General Catalyst, North Bridge Venture Partners, and Wakefield Group have together kicked in $9.1 million in Series B funding, which rPath will use to market and expand its rBuilder and rBuilder Online tools. General Catalyst and North Bridge have already together ponied up $6.4 million in Series A funding.
The rBuilder Online community now has 5,000 projects and 8,000 users, who have downloaded 250,000 software and virtual appliance packages in 2006. These virtual appliances include content management, voice over IP, customer relationship management, groupware, and numerous other types of appliances, which are wrapped up by and--most importantly--maintained by the rBuilder repository. With rBuilder, you can pick and choose different open source software release levels and build your own software stack, and rBuilder takes care up updates of and dependency issues between the software. An appliance can run within a VMware or XenSource partition, or can include partitioned environments itself. rPath Linux, its own flavor of Linux, runs on 32-bit X86 and 64-bit X64 processors only. Two weeks ago, rPath and Virtual Iron, which has created an extended version of the Xen hypervisor that scales across multiple systems, announced that rBuilder Online can be used to create appliances that run on top of the Virtual Iron 3 stack of software, which is used to provision and manage virtual machines that span from slices of a server to multiple servers in a single image.
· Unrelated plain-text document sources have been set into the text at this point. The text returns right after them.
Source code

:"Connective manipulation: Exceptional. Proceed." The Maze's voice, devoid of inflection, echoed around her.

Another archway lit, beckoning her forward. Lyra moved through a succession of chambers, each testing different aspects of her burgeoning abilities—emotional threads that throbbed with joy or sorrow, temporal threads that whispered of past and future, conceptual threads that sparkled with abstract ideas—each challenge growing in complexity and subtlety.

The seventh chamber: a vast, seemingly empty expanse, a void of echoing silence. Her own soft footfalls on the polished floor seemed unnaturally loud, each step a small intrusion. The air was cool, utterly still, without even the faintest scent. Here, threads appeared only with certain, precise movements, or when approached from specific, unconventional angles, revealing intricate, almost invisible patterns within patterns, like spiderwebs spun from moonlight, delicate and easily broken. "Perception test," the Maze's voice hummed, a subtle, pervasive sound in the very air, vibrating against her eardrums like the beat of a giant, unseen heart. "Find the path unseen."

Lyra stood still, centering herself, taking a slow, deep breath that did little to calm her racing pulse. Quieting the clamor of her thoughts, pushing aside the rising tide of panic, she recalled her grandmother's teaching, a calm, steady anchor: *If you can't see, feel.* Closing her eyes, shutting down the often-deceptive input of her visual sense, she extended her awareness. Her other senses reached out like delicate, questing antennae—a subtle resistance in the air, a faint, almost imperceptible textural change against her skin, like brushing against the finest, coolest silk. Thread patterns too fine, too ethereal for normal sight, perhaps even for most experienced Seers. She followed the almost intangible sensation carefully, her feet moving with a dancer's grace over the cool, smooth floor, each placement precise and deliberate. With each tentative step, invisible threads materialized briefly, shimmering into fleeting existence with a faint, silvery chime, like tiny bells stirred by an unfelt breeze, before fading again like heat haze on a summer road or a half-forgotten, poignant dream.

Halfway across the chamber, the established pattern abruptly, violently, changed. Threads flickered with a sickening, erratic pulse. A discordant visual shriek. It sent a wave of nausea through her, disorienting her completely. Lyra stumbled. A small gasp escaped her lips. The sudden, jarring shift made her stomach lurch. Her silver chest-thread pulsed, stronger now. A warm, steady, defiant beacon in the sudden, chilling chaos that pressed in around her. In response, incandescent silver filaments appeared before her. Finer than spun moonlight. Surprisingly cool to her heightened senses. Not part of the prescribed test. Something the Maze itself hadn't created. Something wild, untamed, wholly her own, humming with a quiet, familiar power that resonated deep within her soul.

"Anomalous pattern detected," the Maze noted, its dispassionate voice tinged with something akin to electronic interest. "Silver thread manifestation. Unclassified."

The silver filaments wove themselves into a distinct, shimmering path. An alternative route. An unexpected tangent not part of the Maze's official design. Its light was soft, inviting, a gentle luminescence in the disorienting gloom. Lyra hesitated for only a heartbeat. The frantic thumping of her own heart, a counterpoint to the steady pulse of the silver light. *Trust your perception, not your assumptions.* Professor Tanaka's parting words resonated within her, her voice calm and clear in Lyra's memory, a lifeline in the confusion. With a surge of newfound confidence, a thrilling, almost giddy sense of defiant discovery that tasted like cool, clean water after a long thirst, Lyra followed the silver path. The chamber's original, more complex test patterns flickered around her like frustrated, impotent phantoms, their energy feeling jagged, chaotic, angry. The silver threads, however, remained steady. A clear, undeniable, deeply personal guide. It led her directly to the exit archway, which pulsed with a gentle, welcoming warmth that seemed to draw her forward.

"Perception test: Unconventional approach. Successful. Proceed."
The rPath stack is not cheap, but then again, the service that is embodied in rBuilder is extremely useful. Access to the rBuilder repository and five copies of rPath Linux costs $5,000, and it costs $15,000 per year per developer to keep the repository updated. ISVs that create appliances have to pay $100 per server socket per year for support and maintenance for each box they sell with the software appliance on top of it. The OEM model that rPath is peddling as well as the idea that companies will want to deploy software appliances into virtual environments--rather than coding for a specific piece of hardware--is one that at least three venture capitalists are willing to bet on. It seems like a safe bet, but good technologies do not always win in the race to get volumes out there in IT Land.